[AVAILABLE DATA]

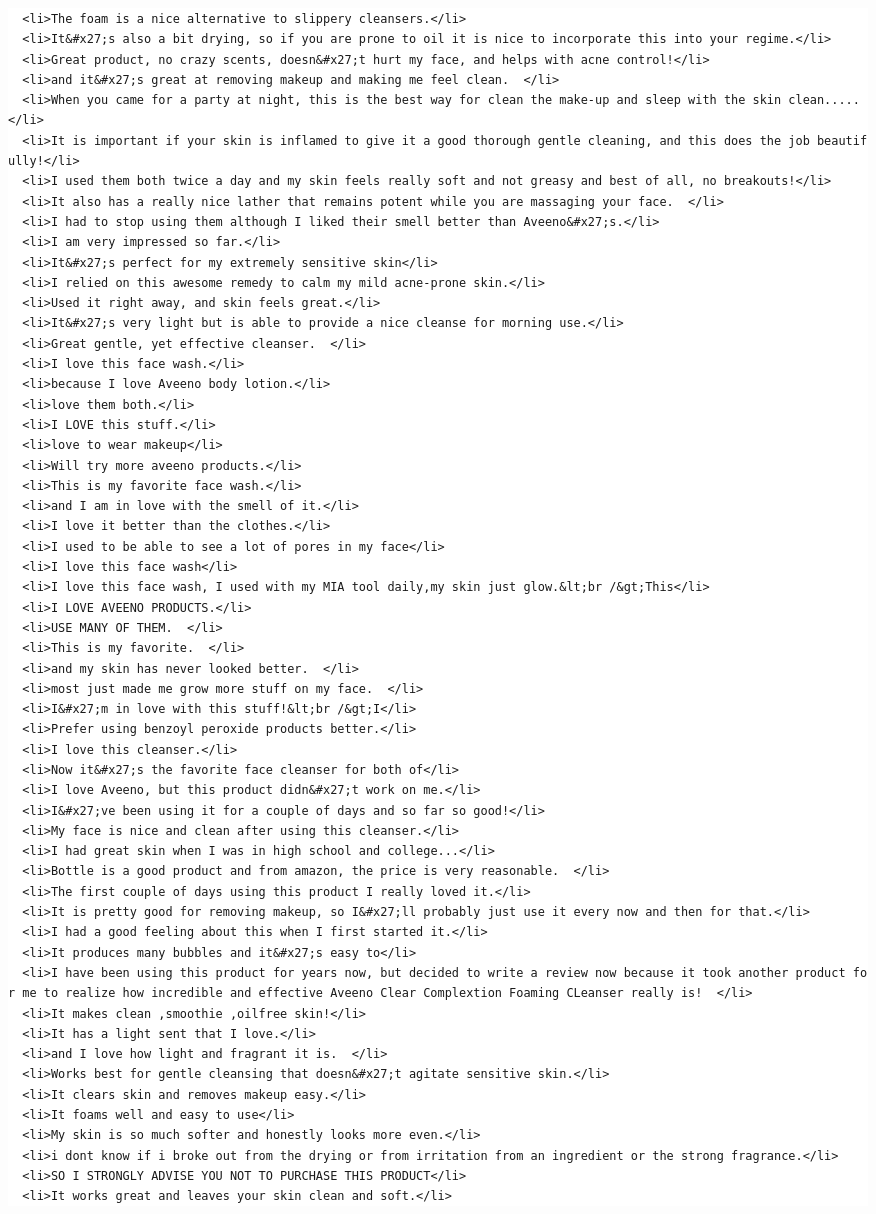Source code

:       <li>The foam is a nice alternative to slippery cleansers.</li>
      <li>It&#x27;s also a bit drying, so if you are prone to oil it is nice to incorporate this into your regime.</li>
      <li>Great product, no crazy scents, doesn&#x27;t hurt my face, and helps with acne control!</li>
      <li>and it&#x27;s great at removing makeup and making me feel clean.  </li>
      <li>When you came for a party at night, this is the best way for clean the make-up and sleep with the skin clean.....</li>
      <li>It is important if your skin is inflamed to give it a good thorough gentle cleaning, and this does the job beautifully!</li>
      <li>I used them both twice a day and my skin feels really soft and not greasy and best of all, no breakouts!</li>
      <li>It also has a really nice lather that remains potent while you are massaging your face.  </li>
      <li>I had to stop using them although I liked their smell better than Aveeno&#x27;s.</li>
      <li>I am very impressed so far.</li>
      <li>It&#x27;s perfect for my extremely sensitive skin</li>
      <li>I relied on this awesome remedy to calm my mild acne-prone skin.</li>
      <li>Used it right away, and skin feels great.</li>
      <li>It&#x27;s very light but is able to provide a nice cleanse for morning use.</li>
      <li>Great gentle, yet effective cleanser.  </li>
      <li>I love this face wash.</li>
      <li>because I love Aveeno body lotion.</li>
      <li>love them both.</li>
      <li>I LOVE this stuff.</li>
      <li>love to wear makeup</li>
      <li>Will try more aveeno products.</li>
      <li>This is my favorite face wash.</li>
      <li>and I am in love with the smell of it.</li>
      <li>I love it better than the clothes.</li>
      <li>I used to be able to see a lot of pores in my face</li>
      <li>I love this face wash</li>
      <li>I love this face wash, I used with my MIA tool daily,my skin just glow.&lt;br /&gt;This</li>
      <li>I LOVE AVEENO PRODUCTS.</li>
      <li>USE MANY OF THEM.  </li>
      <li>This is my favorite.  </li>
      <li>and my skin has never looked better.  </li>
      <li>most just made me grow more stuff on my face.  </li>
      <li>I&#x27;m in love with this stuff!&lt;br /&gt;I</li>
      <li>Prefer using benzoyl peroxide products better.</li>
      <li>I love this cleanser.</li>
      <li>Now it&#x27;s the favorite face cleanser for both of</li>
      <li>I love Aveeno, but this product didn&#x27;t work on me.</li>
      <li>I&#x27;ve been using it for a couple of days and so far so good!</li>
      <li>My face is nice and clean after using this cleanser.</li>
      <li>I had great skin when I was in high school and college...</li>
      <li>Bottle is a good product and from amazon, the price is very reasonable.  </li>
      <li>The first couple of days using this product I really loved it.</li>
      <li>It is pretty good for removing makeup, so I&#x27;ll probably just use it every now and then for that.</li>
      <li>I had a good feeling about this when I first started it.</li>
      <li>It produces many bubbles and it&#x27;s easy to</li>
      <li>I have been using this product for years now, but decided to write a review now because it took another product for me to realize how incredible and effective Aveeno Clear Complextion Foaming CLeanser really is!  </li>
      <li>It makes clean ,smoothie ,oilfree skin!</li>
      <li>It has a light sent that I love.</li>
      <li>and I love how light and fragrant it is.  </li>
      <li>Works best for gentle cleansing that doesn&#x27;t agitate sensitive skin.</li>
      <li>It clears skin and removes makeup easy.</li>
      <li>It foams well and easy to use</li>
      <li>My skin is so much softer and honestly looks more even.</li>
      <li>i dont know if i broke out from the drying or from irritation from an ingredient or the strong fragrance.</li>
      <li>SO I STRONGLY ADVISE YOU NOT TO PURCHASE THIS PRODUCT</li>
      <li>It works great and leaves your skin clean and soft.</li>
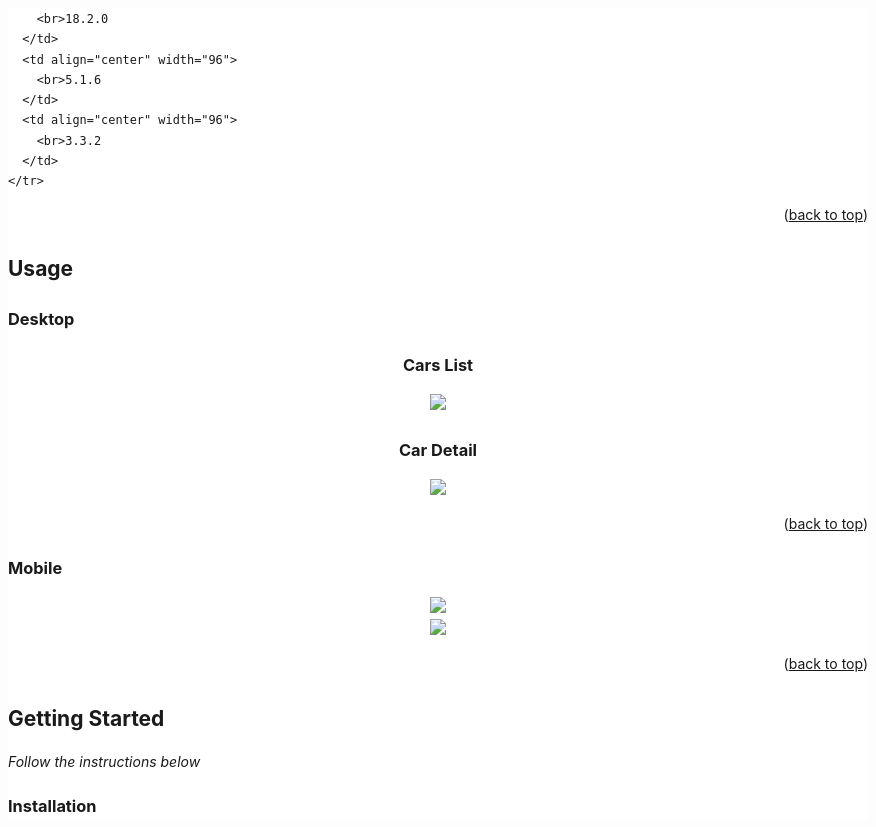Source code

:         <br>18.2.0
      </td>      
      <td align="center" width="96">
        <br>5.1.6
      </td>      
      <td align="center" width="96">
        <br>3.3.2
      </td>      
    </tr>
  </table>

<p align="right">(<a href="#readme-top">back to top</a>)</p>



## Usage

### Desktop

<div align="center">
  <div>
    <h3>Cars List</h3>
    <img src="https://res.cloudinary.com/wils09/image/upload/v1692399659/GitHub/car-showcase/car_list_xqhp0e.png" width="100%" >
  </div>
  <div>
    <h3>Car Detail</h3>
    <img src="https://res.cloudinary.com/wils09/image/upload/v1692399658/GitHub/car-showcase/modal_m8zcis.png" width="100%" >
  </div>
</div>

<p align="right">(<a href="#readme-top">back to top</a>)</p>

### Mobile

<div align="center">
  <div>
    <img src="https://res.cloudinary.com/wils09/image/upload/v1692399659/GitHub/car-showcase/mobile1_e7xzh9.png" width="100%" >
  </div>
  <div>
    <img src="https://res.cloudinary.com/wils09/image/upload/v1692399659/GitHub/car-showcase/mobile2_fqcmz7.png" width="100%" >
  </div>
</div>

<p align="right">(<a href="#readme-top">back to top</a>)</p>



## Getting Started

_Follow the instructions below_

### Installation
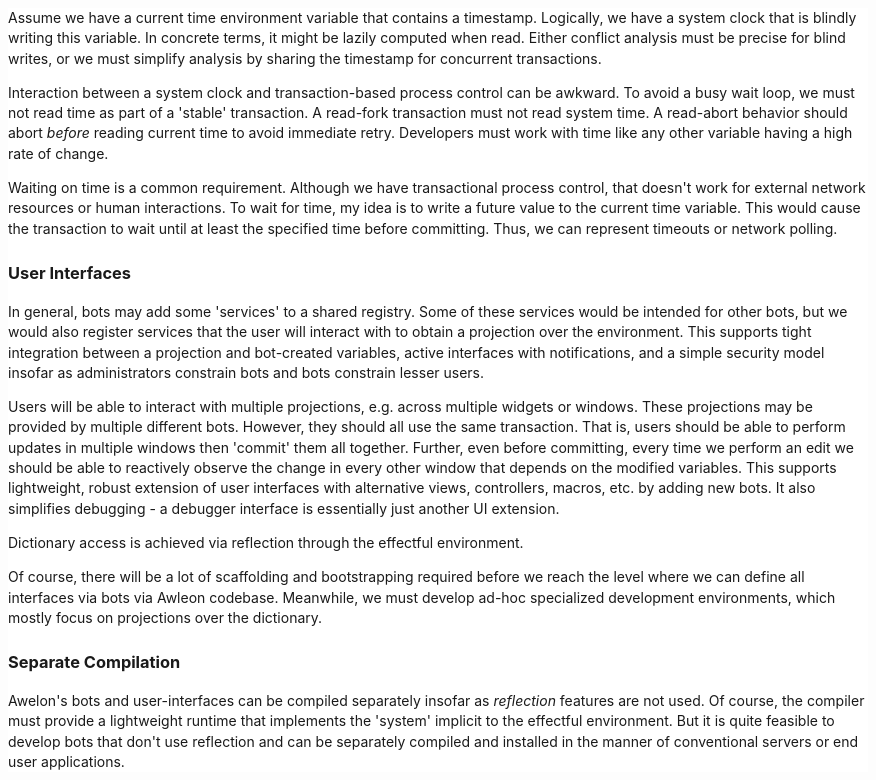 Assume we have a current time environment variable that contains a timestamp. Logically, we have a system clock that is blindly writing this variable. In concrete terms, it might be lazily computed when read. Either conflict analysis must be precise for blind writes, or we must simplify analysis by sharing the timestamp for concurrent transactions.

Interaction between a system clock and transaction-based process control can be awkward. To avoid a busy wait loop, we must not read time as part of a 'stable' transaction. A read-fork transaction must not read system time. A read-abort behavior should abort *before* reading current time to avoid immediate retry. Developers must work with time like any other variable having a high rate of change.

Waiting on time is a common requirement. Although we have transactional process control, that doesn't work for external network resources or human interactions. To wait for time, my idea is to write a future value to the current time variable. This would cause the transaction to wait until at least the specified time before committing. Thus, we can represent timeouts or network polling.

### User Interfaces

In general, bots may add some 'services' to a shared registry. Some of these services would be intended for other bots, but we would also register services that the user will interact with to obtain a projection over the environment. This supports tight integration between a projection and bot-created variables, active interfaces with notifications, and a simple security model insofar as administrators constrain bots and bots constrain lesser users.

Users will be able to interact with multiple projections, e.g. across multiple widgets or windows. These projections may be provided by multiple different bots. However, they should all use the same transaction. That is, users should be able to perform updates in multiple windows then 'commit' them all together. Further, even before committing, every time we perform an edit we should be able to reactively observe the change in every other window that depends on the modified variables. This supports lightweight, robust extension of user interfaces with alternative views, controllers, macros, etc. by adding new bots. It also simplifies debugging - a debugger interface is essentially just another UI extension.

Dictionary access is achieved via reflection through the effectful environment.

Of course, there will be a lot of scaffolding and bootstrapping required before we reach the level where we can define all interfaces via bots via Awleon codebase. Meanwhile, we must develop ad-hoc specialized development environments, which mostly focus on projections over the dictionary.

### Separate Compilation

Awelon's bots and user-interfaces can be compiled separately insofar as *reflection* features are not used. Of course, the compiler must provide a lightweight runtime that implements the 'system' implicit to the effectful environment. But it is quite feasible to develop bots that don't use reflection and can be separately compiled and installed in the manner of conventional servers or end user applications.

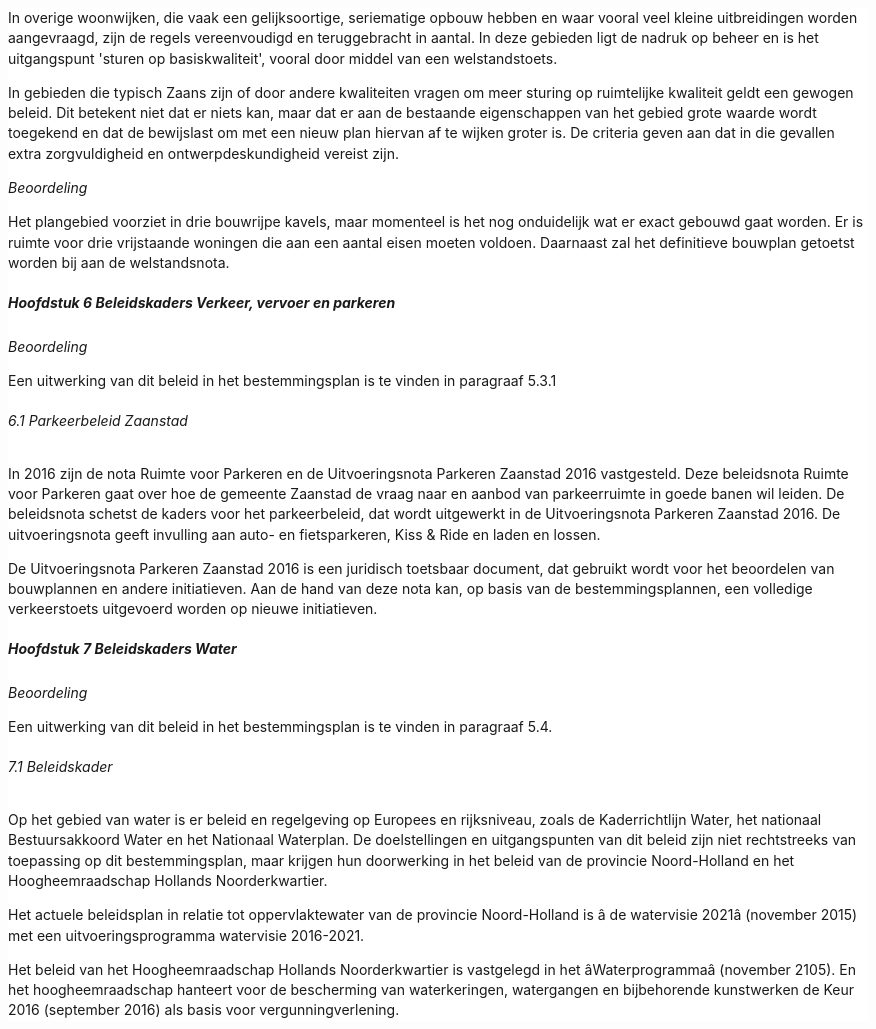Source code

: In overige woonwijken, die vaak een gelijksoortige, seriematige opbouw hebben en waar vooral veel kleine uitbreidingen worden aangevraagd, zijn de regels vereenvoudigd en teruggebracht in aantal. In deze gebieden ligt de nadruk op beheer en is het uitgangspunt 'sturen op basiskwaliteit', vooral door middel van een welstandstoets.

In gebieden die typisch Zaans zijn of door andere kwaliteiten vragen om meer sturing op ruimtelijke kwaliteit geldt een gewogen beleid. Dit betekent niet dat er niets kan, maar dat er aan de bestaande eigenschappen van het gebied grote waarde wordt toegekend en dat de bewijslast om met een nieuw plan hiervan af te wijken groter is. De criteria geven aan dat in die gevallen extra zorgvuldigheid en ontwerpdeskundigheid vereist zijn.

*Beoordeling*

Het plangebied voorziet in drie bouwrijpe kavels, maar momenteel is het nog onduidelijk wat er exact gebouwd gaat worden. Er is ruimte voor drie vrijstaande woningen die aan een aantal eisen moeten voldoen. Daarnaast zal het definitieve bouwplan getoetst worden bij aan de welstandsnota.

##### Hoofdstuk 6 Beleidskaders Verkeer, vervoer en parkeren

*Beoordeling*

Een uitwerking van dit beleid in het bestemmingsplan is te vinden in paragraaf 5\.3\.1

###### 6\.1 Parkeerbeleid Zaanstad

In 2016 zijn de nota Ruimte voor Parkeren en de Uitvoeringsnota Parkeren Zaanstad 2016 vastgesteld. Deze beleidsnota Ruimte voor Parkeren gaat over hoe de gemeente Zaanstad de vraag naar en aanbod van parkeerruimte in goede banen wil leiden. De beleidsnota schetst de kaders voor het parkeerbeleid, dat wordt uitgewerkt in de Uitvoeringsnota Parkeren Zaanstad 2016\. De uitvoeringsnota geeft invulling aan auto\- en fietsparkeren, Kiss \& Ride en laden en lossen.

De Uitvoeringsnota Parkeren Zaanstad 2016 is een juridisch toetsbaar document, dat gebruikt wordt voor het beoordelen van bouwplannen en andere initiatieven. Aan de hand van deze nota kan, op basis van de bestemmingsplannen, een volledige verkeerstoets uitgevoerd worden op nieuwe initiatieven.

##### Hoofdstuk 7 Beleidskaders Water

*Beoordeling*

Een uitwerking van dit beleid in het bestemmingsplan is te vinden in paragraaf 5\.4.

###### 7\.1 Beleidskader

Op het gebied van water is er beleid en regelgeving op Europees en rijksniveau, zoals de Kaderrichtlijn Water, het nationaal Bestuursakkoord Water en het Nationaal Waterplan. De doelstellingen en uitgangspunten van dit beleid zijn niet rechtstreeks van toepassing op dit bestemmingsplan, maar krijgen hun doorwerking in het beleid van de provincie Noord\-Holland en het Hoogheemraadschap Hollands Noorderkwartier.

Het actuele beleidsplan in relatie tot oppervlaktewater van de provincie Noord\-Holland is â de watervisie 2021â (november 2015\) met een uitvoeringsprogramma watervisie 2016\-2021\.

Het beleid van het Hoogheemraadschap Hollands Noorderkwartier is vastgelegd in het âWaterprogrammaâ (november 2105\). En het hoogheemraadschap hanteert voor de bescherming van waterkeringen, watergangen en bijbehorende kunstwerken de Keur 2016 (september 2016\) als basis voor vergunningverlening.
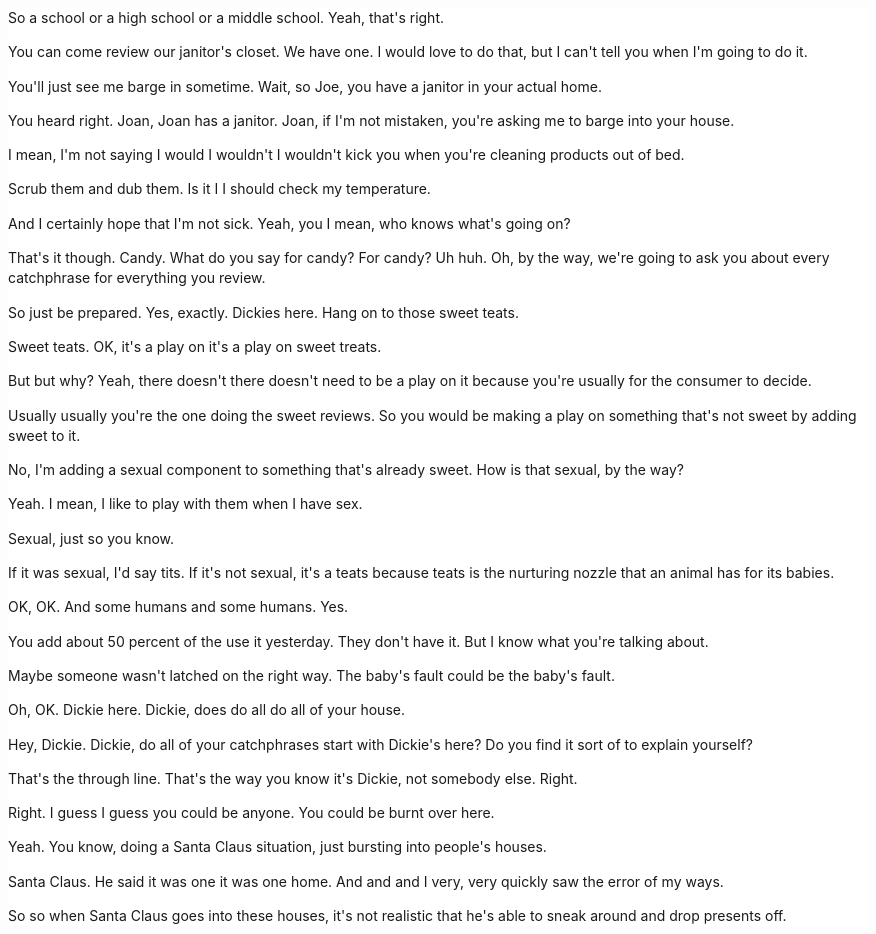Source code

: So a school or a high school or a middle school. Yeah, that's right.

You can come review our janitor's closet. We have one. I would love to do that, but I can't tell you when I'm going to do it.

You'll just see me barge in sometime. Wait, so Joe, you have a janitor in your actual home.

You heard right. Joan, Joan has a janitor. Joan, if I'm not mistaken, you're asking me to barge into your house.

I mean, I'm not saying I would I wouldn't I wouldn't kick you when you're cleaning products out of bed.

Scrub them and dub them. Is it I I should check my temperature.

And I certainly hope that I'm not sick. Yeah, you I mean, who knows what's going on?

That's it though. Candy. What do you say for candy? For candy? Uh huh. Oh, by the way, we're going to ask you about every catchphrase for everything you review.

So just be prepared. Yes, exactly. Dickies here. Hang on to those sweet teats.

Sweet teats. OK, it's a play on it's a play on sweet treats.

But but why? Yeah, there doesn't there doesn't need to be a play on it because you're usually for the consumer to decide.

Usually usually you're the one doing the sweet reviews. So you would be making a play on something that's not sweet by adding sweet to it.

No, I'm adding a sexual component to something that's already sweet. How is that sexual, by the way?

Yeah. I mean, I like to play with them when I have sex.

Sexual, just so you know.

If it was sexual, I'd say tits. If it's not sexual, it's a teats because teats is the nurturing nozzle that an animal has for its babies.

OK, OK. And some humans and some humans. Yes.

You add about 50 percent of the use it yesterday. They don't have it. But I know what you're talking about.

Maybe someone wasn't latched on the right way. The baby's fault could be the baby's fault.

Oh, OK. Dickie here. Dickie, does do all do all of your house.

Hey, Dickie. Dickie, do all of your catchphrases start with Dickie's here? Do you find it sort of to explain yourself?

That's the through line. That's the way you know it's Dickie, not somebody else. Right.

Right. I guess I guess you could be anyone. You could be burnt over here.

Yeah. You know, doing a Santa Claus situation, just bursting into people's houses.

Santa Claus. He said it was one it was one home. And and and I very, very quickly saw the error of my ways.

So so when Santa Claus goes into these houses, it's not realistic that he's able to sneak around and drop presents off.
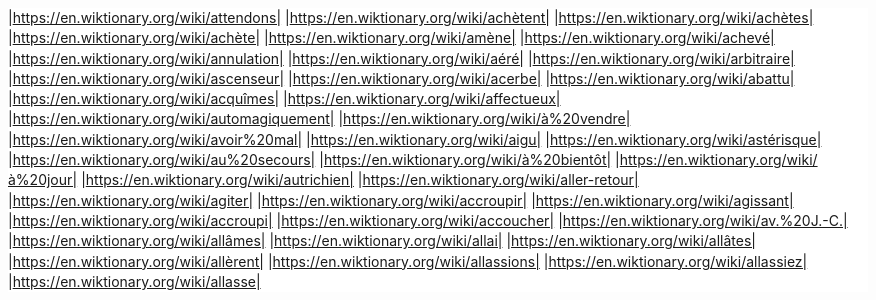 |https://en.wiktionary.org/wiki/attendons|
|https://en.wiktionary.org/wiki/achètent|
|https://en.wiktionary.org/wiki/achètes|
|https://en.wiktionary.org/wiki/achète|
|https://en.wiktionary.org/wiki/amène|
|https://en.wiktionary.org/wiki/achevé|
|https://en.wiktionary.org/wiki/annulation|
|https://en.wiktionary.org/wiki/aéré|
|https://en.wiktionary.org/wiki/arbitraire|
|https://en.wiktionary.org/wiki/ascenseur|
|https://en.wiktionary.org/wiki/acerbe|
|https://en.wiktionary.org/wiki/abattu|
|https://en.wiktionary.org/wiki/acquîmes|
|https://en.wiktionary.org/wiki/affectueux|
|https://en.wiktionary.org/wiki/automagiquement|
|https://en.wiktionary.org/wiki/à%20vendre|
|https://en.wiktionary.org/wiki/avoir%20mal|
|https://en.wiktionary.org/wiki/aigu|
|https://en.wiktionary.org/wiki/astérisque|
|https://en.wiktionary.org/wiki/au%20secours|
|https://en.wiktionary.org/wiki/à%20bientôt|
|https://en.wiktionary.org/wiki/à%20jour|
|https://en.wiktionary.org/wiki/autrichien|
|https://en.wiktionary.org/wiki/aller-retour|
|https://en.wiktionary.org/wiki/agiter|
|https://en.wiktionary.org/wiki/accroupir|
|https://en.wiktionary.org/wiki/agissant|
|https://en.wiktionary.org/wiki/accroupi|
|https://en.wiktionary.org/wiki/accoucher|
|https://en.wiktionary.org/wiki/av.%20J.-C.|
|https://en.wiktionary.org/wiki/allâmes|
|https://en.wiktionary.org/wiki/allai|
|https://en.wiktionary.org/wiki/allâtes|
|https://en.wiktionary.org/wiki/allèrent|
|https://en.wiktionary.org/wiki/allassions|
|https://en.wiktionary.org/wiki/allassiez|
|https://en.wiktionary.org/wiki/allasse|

[/AVAILABLE DATA]

### ACTION ITEM
Output exactly one stretch of the listing: from the line containing "Dictionary access is" through the line containing "### Separate Compilation", both end lines included.

### RESPONSE BELOW
Dictionary access is achieved via reflection through the effectful environment.

Of course, there will be a lot of scaffolding and bootstrapping required before we reach the level where we can define all interfaces via bots via Awleon codebase. Meanwhile, we must develop ad-hoc specialized development environments, which mostly focus on projections over the dictionary.

### Separate Compilation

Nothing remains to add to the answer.